The online racial justice group Color of Change is reaching out to banks and large corporations, demanding that they cease donations to police foundations. Some, such as Wells Fargo and Goldman Sachs, have already relented. This is a mistake, driven by the false assumption that isolating police and police foundations increases accountability.

Take, for instance, the $50,000 Wells Fargo gave to the Atlanta Police Foundation last year. The donation was no blank check but was a grant to provide police officers with affordable housing in the neighborhoods they serve. This allows for the exact kind of accountability our society should want from police officers. It encourages good policing. Instead, Wells Fargo has paused all future donations.

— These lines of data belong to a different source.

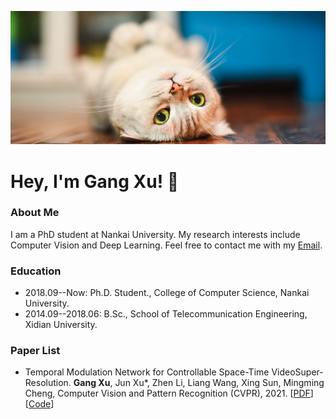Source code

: ![image](https://github.com/CS-GangXu/CS-GangXu/blob/main/cat.png)

# Hey, I'm Gang Xu! :cherries:

### About Me
I am a PhD student at Nankai University. My research interests include Computer Vision and Deep Learning. Feel free to contact me with my [Email](gangxu@mail.nankai.edu.cn).

### Education
- 2018.09--Now: Ph.D. Student., College of Computer Science, Nankai University.
- 2014.09--2018.06: B.Sc., School of Telecommunication Engineering, Xidian University.

### Paper List
- Temporal Modulation Network for Controllable Space-Time VideoSuper-Resolution. **Gang Xu**, Jun Xu*, Zhen Li, Liang Wang, Xing Sun, Mingming Cheng, Computer Vision and Pattern Recognition (CVPR), 2021. [[PDF](https://www.baidu.com)][[Code](https://www.baidu.com)]
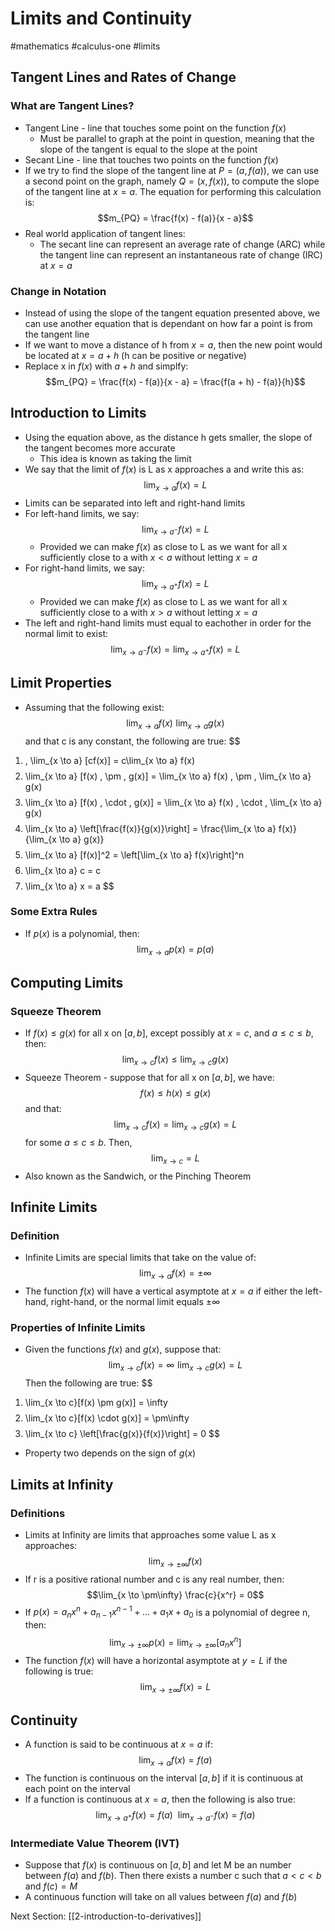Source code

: # Limits and Continuity
#mathematics #calculus-one #limits

## Tangent Lines and Rates of Change
### What are Tangent Lines?
 - Tangent Line - line that touches some point on the function $f(x)$
	 - Must be parallel to graph at the point in question, meaning that the slope of the tangent is equal to the slope at the point
 - Secant Line - line that touches two points on the function $f(x)$
 - If we try to find the slope of the tangent line at $P = (a, f(a))$, we can use a second point on the graph, namely $Q = (x, f(x))$, to compute the slope of the tangent line at $x = a$. The equation for performing this calculation is: $$m_{PQ} = \frac{f(x) - f(a)}{x - a}$$
 - Real world application of tangent lines:
	 - The secant line can represent an average rate of change (ARC) while the tangent line can represent an instantaneous rate of change (IRC) at $x = a$

### Change in Notation
 - Instead of using the slope of the tangent equation presented above, we can use another equation that is dependant on how far a point is from the tangent line
 - If we want to move a distance of h from $x = a$, then the new point would be located at $x = a + h$ (h can be positive or negative)
 - Replace x in $f(x)$ with $a + h$ and simplfy: $$m_{PQ} = \frac{f(x) - f(a)}{x - a} = \frac{f(a + h) - f(a)}{h}$$

## Introduction to Limits
 - Using the equation above, as the distance h gets smaller, the slope of the tangent becomes more accurate
	 - This idea is known as taking the limit
 - We say that the limit of $f(x)$ is L as x approaches a and write this as: $$\lim_{x \to a} f(x) = L$$
 - Limits can be separated into left and right-hand limits
 - For left-hand limits, we say: $$\lim_{x \to a^-} f(x) = L$$
	 - Provided we can make $f(x)$ as close to L as we want for all x sufficiently close to a with $x < a$ without letting $x = a$
 - For right-hand limits, we say: $$\lim_{x \to a^+} f(x) = L$$
	 - Provided we can make $f(x)$ as close to L as we want for all x sufficiently close to a with $x > a$ without letting $x = a$
 - The left and right-hand limits must equal to eachother in order for the normal limit to exist: $$\lim_{x \to a^-} f(x) = \lim_{x \to a^+} f(x) = L$$

## Limit Properties
 - Assuming that the following exist: $$\lim_{x \to a} f(x) \,\, \lim_{x \to a} g(x)$$ and that c is any constant, the following are true:
$$
1. \, \lim_{x \to a} [cf(x)] = c\lim_{x \to a} f(x)
$$
$$
2. \lim_{x \to a} [f(x) \, \pm \, g(x)] = \lim_{x \to a} f(x) \, \pm \, \lim_{x \to a} g(x) 
$$
$$
3. \lim_{x \to a} [f(x) \, \cdot \, g(x)] = \lim_{x \to a} f(x) \, \cdot \, \lim_{x \to a} g(x) 
$$
$$
4. \lim_{x \to a} \left[\frac{f(x)}{g(x)}\right] = \frac{\lim_{x \to a} f(x)}{\lim_{x \to a} g(x)} 
$$
$$
5. \lim_{x \to a} [f(x)]^2 = \left[\lim_{x \to a} f(x)\right]^n
$$
$$
6. \lim_{x \to a} c = c
$$
$$
7. \lim_{x \to a} x = a
$$
### Some Extra Rules
 - If $p(x)$ is a polynomial, then: $$\lim_{x \to a}p(x) = p(a)$$

## Computing Limits
### Squeeze Theorem
 - If $f(x) \le g(x)$ for all x on $[a, b]$, except possibly at $x = c$, and $a \le c \le b$, then: $$\lim_{x \to c}f(x) \le \lim_{x \to c}g(x)$$
 - Squeeze Theorem - suppose that for all x on $[a, b]$, we have: $$f(x) \le h(x) \le g(x)$$and that: $$\lim_{x \to c}f(x)  = \lim_{x \to c}g(x) = L$$ for some $a \le c \le b$. Then, $$\lim_{x \to c} = L$$
 - Also known as the Sandwich, or the Pinching Theorem

## Infinite Limits
### Definition
 - Infinite Limits are special limits that take on the value of: $$\lim_{x \to a} f(x) = \pm\infty$$
 - The function $f(x)$ will have a vertical asymptote at $x = a$ if either the left-hand, right-hand, or the normal limit equals $\pm \infty$

### Properties of Infinite Limits
 - Given the functions $f(x)$ and $g(x)$, suppose that: $$\lim_{x \to c}f(x) = \infty \,\, \lim_{x \to c}g(x) = L$$Then the following are true:
$$
1. \lim_{x \to c}[f(x) \pm g(x)] = \infty
$$
$$
2. \lim_{x \to c}[f(x) \cdot g(x)] = \pm\infty
$$
$$
4. \lim_{x \to c} \left[\frac{g(x)}{f(x)}\right] = 0
$$
 - Property two depends on the sign of $g(x)$

## Limits at Infinity
### Definitions
 - Limits at Infinity are limits that approaches some value L as x approaches: $$\lim_{x \to \pm\infty} f(x)$$
 - If r is a positive rational number and c is any real number, then: $$\lim_{x \to \pm\infty} \frac{c}{x^r} = 0$$
 - If $p(x)=a_{n}x^{n} + a_{n - 1}x^{n - 1} + \ldots + a_{1}x + a_{0}$ is a polynomial of degree n, then: $$\lim_{x \to \pm\infty} p(x) = \lim_{x \to \pm\infty} [a_{n}x^{n}]$$
 - The function $f(x)$ will have a horizontal asymptote at $y = L$ if the following is true: $$\lim_{x \to \pm\infty}f(x) = L$$

## Continuity
 - A function is said to be continuous at $x = a$ if: $$\lim_{x \to a} f(x) = f(a)$$
 - The function is continuous on the interval $[a, b]$ if it is continuous at each point on the interval
 - If a function is continuous at $x = a$, then the following is also true: $$\lim_{x \to a^+} f(x) = f(a) \ \ \lim_{x \to a^-} f(x) = f(a)$$

### Intermediate Value Theorem (IVT)
 - Suppose that $f(x)$ is continuous on $[a, b]$ and let M be an number between $f(a)$ and $f(b)$. Then there exists a number c such that $a < c < b$ and $f(c) = M$
 - A continuous function will take on all values between $f(a)$ and $f(b)$

Next Section: [[2-introduction-to-derivatives]]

This boycott effort ignores the good that police foundations do in their communities. Yes, some donations are for updating equipment and software (which generally helps police do their jobs better). But police foundations themselves have programs beneficial to communities, such as Atlanta’s “At-Promise” youth program. Through counseling and tutoring, the program works to divert nonviolent youth offenders away from the criminal justice system. The bank Truist announced last year it would give $3 million to open a new At-Promise center.

The Los Angeles Police Foundation has a similar program, as do Glendale and Alexandria. Preventing young, nonviolent offenders from falling into the “prison pipeline” is precisely what society should want. It is explicitly what social justice activists have been advocating. Now, Color of Change is looking to punish police foundations that have taken up that very fight.

This misguided effort is not new. It’s the same idea that led to the push to drive shows about police off television, and it undergirds the reckless movement to defund police departments. It assumes that police, as an institution, are an unsalvageable problem and must be ostracized from the other elements of our society. Most people recognize this is a farcical idea: 88% of people in the United States want police to spend the same amount of time or more in their community, including 81% of black adults.

To the extent that there are flaws in our law enforcement agencies and their training, depriving police or police foundations of resources solves nothing. Police foundations should be part of the solution, and if organizations such as Chevron or Goldman Sachs really want to improve policing, they should be encouraged to give more for specifically tailored programs, not less.

The social justice impulse to punish police officers and police departments must be rejected by companies that engage with and contribute to police foundations and by the activists who profess to be fighting for police accountability. As is often the case, collaboration is the best path forward, and it should be encouraged.